本発明の実施形態に係る液体噴射装置の全体を概観する斜視図。 図1に示す液体噴射装置の内部機構12近傍を抜き出して示す斜視図。 図1に示す液体噴射装置のエアロゾル収集機構13の構造を示す斜視図。 液体噴射装置のノズルプレート260付近を拡大して示す側面図。 液体噴射装置におけるエアロゾル発生数と電界強度との関係を示すグラフ。 他の実施形態を模式的に示す図。 図4に示した実施形態を変形した実施形態を模式的に示す図。 図6に示した実施形態を変形した実施形態を模式的に示す図。
符号の説明
10 ホッパー、11 インクジェット式記録装置、12 内部機構、13 エアロゾル収集機構、20 下ケース、22 上ケース、30 排出トレー、100 フレーム、110、111 側面部、120 電子回路、200 キャリッジ、210 記録ヘッド、220 ガイド軸、242、244 プーリ、230 タイミングベルト、250 インクカートリッジ、260 ノズルプレート、262 開口、264 インク柱、266、268 液滴、270 多芯ケーブル、300 被記録物、310 搬送ローラ、320 搬送モータ、400 プラテン、401 プラテン本体、402 縁部、404 縁部、410 陥没部、411 段差、412 島部、418 リブ、420 廃液吸収材、422、432、436 島部挿通穴、430 終端電極、434 中間電極、435 通過領域、500 キャップ部材、510 ポンプユニット、520 ワイピング手段、600 終端電位差発生手段、610 短絡保護抵抗、710 短絡保護抵抗、700 中間電位差発生手段、

Claims (5)

  1. 導電性のノズルプレートを有し、前記ノズルプレートの開口から被記録物へ液体を吐出する液体噴射ヘッドと、
    液体が吐出される方向について前記ノズルプレートに対向して配され、液体が通過する通過領域を有する中間電極と、
    前記ノズルプレートと前記電極との間に電位差を発生させて液体を電気的に中間電極側へ引き付ける中間電位差発生手段と、
    液体噴射装置における液体が吐出される方向について前記中間電極よりも前記ノズルプレートから遠くに配された終端電極と、
    前記ノズルプレートに対する前記中間電極と同方向の電位差を、前記中間電極に対して前記終端電極に発生させて、前記中間電極の前記通過領域を通過した液体を電気的に前記終端電極に引き付ける終端電位差発生手段と、
    前記終端電極に隣接して配され、前記終端電極へ引き付けられた液体を吸収して保持する廃液吸収材と
    を備える液体噴射装置。
  2. 前記ノズルプレート、前記中間電位差発生手段および前記終端電位差発生手段が短絡した場合に抵抗負荷となる短絡保護抵抗を更に備える請求項1に記載の液体噴射装置。

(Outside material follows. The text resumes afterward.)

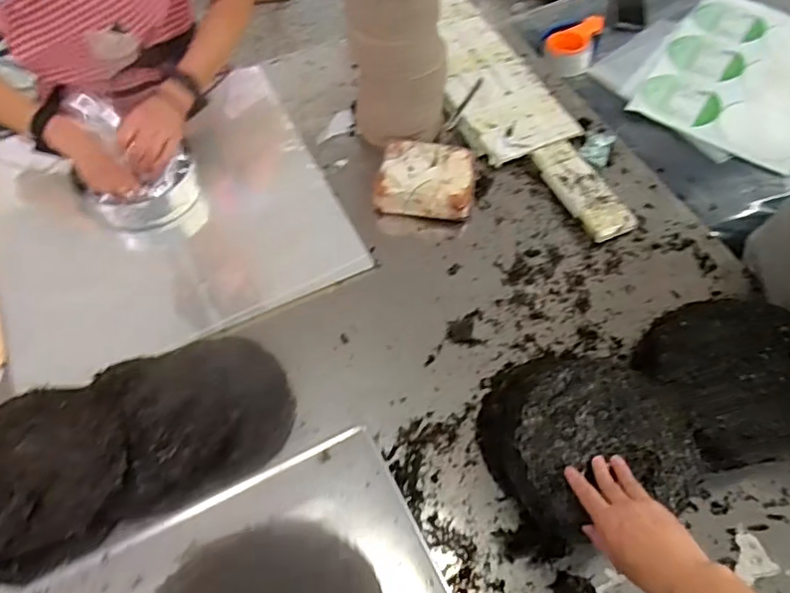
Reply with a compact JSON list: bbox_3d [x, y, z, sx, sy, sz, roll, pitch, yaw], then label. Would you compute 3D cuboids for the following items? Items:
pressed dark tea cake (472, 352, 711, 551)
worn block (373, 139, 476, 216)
[{"bbox_3d":[0.223,0.170,0.676,0.209,0.111,0.200,-5,59,-4],"label":"pressed dark tea cake"},{"bbox_3d":[0.050,-0.185,0.918,0.154,0.056,0.122,11,59,5],"label":"worn block"}]

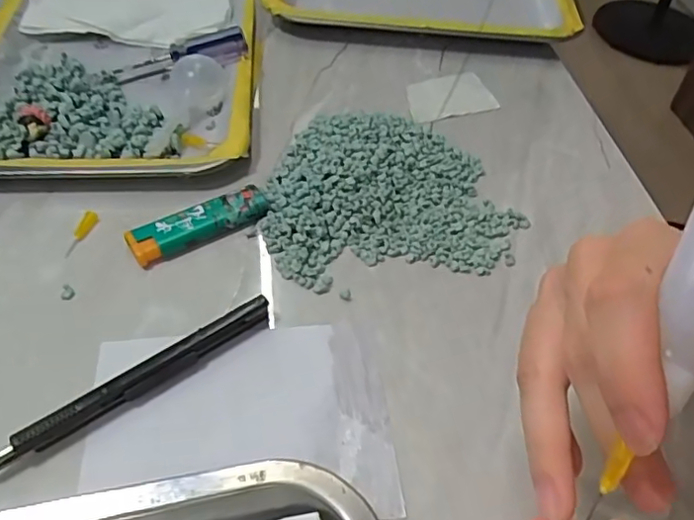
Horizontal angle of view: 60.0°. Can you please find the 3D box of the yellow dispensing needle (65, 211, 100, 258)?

  3. 前記被記録物を支持し、電気的な絶縁性を有するプラテンを更に備え、
    前記プラテンは、前記中間電極、前記終端電極および前記廃液吸収材を収容する請求項1に記載の液体噴射装置。
  4. 前記終端電位差発生手段が前記中間電極に対して前記終端電極に発生する電位差は、前記中間電位差発生手段が前記ノズルプレートに対して前記中間電極に発生する電位差よりも小さい請求項1に記載の液体噴射装置。
  5. 液体噴射装置における、液体が吐出される方向についてノズルプレートに対向して配され、液体が通過する通過領域を有する中間電極と、
    前記液体噴射装置における液体が吐出される方向について前記中間電極よりも前記ノズルプレートから遠くに配された終端電極と、
    前記終端電極に隣接して配され、前記終端電極へ電気的に引き付けられた液体を吸収して保持する廃液吸収材と、
    被記録物を支持し、前記中間電極、前記終端電極および前記廃液吸収材を収容するプラテンと
    を備えたプラテンユニット。